• [Exercise requirements]:
• a. Answer these questions about the ØMQ post below, one per line:
(i) In which episode of FLOSS Weekly did the interview with Pieter Hintjens appear?
(ii) Which language does the post say has no ØMQ binding?
(iii) Which message queue system does the post call currently popular?
• b. Echo the part of the ØMQ post below starting at "Several months ago, I" and ending at "not Common Lisp).".
Reading passage START
Sunday, May 13, 2012

Hello World with ØMQ (ZeroMQ), Part I

Why I am interested in ØMQ

Several months ago, I stumbled across an interview with Pieter Hintjens about ØMQ (ZeroMQ) in episode 195 of FLOSS Weekly by Randal L. Schwartz. From what I got from the interview, ØMQ is a pretty powerful "message queue" system that is somehow implemented in a light-weight way as a linkable library. There are also many language bindings, including all fashionable and many exotic languages (but, sadly, not Common Lisp).
I had heard about message queue systems for a long time, but have never really used any, and they always seemed a little scary. The currently popular message queue system seems to be RabbitMQ, and despite the cute name, I hear that it is somewhat big. At the same time, I'm sure that message queues serve a useful purpose, and may be a great basis for distributed systems with fewer reinvented wheels and, thus, better behavior (including performance), so they probably deserve a closer look. And ØMQ seems to be successful in several respects, and at the same time "lightweight" enough for me to understand something. This makes it an attractive system to investigate.
Reading passage END
Record excerpts START
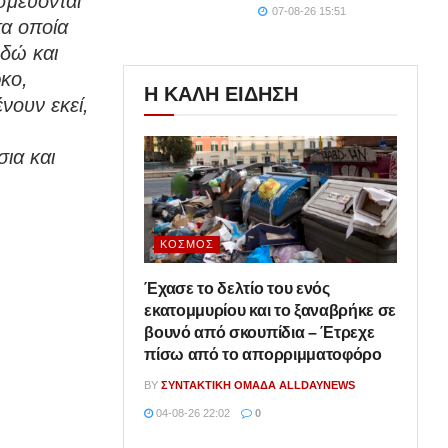
σμεύονται
07-08-26 15:51
τα οποία
εδώ και
ρκο,
Η ΚΑΛΗ ΕΙΔΗΣΗ
νουν εκεί,
ια και
ΚΌΣΜΟΣ
Έχασε το δελτίο του ενός
εκατομμυρίου και το ξαναβρήκε σε
βουνό από σκουπίδια – Έτρεχε
πίσω από το απορριμματοφόρο
BY
ΣΥΝΤΑΚΤΙΚΉ ΟΜΆΔΑ ALLDAYNEWS
04-08-26 22:02
0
Record excerpts END
• [Results for the exercise]:
• a.
(i) Episode 195
(ii) Common Lisp
(iii) RabbitMQ

• b.
Several months ago, I stumbled across an interview with Pieter Hintjens about ØMQ (ZeroMQ) in episode 195 of FLOSS Weekly by Randal L. Schwartz. From what I got from the interview, ØMQ is a pretty powerful "message queue" system that is somehow implemented in a light-weight way as a linkable library. There are also many language bindings, including all fashionable and many exotic languages (but, sadly, not Common Lisp).